▶ _EXERCISE DESCRIPTION_
Reproduce the data in full, exactly as given, leaving images out.

--------------------

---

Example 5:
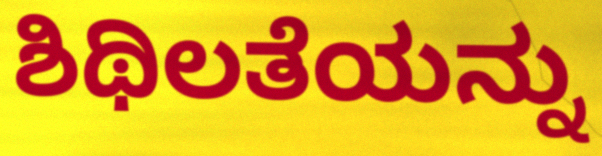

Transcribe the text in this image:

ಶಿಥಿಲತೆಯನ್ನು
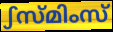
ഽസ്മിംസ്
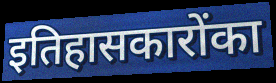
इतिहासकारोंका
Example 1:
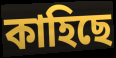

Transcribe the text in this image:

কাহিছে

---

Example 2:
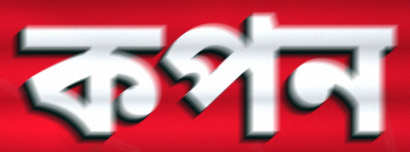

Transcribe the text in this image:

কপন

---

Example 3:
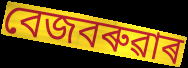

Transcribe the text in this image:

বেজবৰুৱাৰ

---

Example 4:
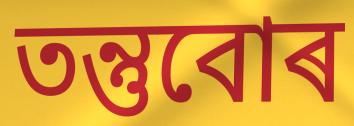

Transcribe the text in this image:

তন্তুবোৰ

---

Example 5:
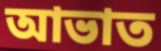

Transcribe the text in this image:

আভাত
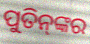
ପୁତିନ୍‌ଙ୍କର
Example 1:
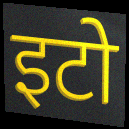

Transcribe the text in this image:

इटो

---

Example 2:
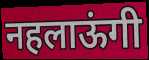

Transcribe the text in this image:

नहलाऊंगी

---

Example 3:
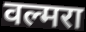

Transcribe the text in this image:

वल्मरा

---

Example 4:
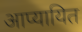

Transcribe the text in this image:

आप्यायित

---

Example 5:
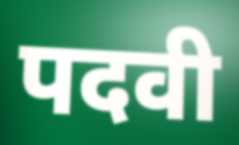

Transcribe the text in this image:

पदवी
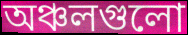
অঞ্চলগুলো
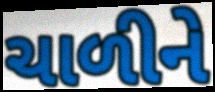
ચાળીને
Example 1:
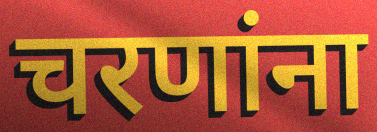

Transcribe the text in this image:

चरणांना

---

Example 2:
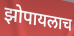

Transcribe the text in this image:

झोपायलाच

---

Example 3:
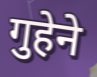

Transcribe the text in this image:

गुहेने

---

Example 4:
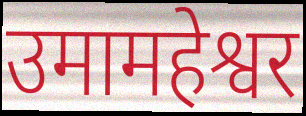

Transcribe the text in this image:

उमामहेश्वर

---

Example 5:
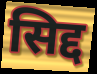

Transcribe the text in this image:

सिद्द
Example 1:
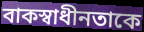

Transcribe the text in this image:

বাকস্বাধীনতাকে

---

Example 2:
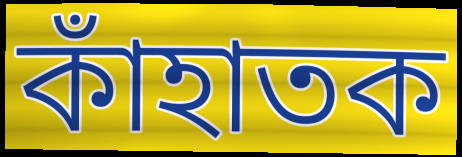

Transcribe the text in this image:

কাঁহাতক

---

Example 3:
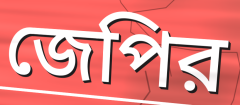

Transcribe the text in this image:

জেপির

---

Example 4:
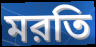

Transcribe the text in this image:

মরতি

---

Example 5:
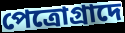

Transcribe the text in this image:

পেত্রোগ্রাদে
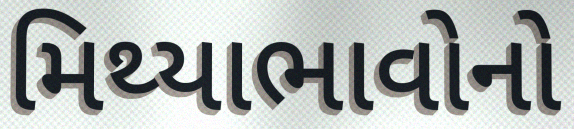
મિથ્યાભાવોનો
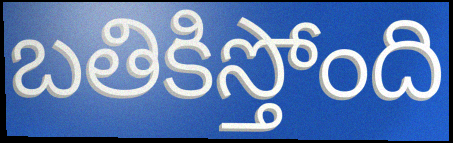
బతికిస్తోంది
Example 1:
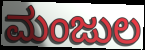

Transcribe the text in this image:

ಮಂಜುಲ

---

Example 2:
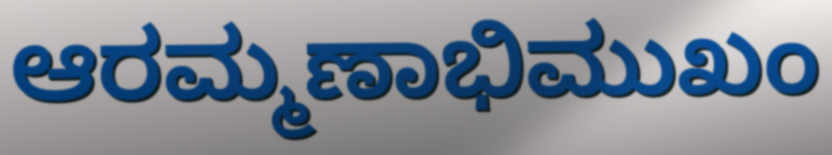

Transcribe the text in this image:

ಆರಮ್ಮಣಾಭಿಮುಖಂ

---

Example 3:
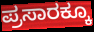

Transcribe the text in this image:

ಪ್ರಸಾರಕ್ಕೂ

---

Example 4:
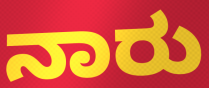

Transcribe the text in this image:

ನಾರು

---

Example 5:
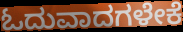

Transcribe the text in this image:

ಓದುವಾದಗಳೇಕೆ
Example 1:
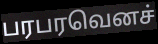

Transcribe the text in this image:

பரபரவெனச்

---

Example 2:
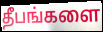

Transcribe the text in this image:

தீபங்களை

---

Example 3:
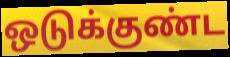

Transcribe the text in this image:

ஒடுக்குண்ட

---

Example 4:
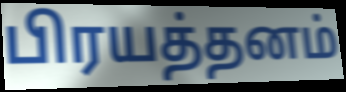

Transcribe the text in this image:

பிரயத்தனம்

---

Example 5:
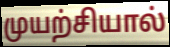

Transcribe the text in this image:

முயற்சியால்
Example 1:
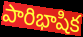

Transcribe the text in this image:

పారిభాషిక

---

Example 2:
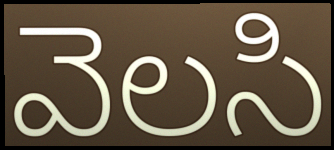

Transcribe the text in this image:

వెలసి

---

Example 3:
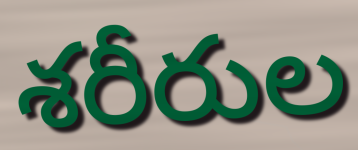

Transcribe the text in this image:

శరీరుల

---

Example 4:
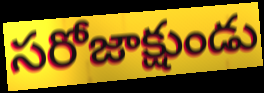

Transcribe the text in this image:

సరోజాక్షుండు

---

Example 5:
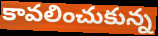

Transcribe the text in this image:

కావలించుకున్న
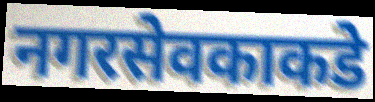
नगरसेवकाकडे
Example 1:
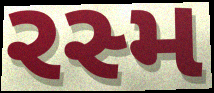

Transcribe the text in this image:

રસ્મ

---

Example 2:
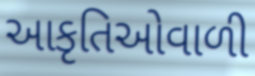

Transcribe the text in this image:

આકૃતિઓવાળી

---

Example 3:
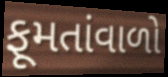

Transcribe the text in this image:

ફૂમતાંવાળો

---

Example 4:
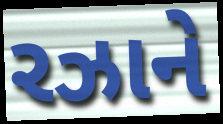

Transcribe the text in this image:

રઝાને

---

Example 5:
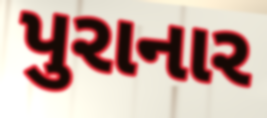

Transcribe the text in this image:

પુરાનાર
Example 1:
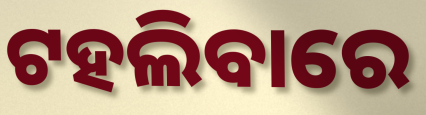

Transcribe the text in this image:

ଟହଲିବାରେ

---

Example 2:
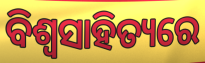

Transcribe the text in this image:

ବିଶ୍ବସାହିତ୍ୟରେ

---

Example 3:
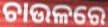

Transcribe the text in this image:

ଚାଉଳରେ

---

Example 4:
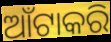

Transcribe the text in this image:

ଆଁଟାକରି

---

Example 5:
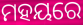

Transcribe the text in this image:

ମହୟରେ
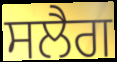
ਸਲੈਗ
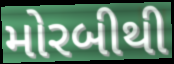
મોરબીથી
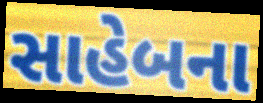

--------------------

▶ _TASK SOLUTION_
---

Example 5:

Transcribe the text in this image:

ಶಿಥಿಲತೆಯನ್ನು
ഽസ്മിംസ്
इतिहासकारोंका
Example 1:

Transcribe the text in this image:

কাহিছে

---

Example 2:

Transcribe the text in this image:

কপন

---

Example 3:

Transcribe the text in this image:

বেজবৰুৱাৰ

---

Example 4:

Transcribe the text in this image:

তন্তুবোৰ

---

Example 5:

Transcribe the text in this image:

আভাত
ପୁତିନ୍‌ଙ୍କର
Example 1:

Transcribe the text in this image:

इटो

---

Example 2:

Transcribe the text in this image:

नहलाऊंगी

---

Example 3:

Transcribe the text in this image:

वल्मरा

---

Example 4:

Transcribe the text in this image:

आप्यायित

---

Example 5:

Transcribe the text in this image:

पदवी
অঞ্চলগুলো
ચાળીને
Example 1:

Transcribe the text in this image:

चरणांना

---

Example 2:

Transcribe the text in this image:

झोपायलाच

---

Example 3:

Transcribe the text in this image:

गुहेने

---

Example 4:

Transcribe the text in this image:

उमामहेश्वर

---

Example 5:

Transcribe the text in this image:

सिद्द
Example 1:

Transcribe the text in this image:

বাকস্বাধীনতাকে

---

Example 2:

Transcribe the text in this image:

কাঁহাতক

---

Example 3:

Transcribe the text in this image:

জেপির

---

Example 4:

Transcribe the text in this image:

মরতি

---

Example 5:

Transcribe the text in this image:

পেত্রোগ্রাদে
મિથ્યાભાવોનો
బతికిస్తోంది
Example 1:

Transcribe the text in this image:

ಮಂಜುಲ

---

Example 2:

Transcribe the text in this image:

ಆರಮ್ಮಣಾಭಿಮುಖಂ

---

Example 3:

Transcribe the text in this image:

ಪ್ರಸಾರಕ್ಕೂ

---

Example 4:

Transcribe the text in this image:

ನಾರು

---

Example 5:

Transcribe the text in this image:

ಓದುವಾದಗಳೇಕೆ
Example 1:

Transcribe the text in this image:

பரபரவெனச்

---

Example 2:

Transcribe the text in this image:

தீபங்களை

---

Example 3:

Transcribe the text in this image:

ஒடுக்குண்ட

---

Example 4:

Transcribe the text in this image:

பிரயத்தனம்

---

Example 5:

Transcribe the text in this image:

முயற்சியால்
Example 1:

Transcribe the text in this image:

పారిభాషిక

---

Example 2:

Transcribe the text in this image:

వెలసి

---

Example 3:

Transcribe the text in this image:

శరీరుల

---

Example 4:

Transcribe the text in this image:

సరోజాక్షుండు

---

Example 5:

Transcribe the text in this image:

కావలించుకున్న
नगरसेवकाकडे
Example 1:

Transcribe the text in this image:

રસ્મ

---

Example 2:

Transcribe the text in this image:

આકૃતિઓવાળી

---

Example 3:

Transcribe the text in this image:

ફૂમતાંવાળો

---

Example 4:

Transcribe the text in this image:

રઝાને

---

Example 5:

Transcribe the text in this image:

પુરાનાર
Example 1:

Transcribe the text in this image:

ଟହଲିବାରେ

---

Example 2:

Transcribe the text in this image:

ବିଶ୍ବସାହିତ୍ୟରେ

---

Example 3:

Transcribe the text in this image:

ଚାଉଳରେ

---

Example 4:

Transcribe the text in this image:

ଆଁଟାକରି

---

Example 5:

Transcribe the text in this image:

ମହୟରେ
ਸਲੈਗ
મોરબીથી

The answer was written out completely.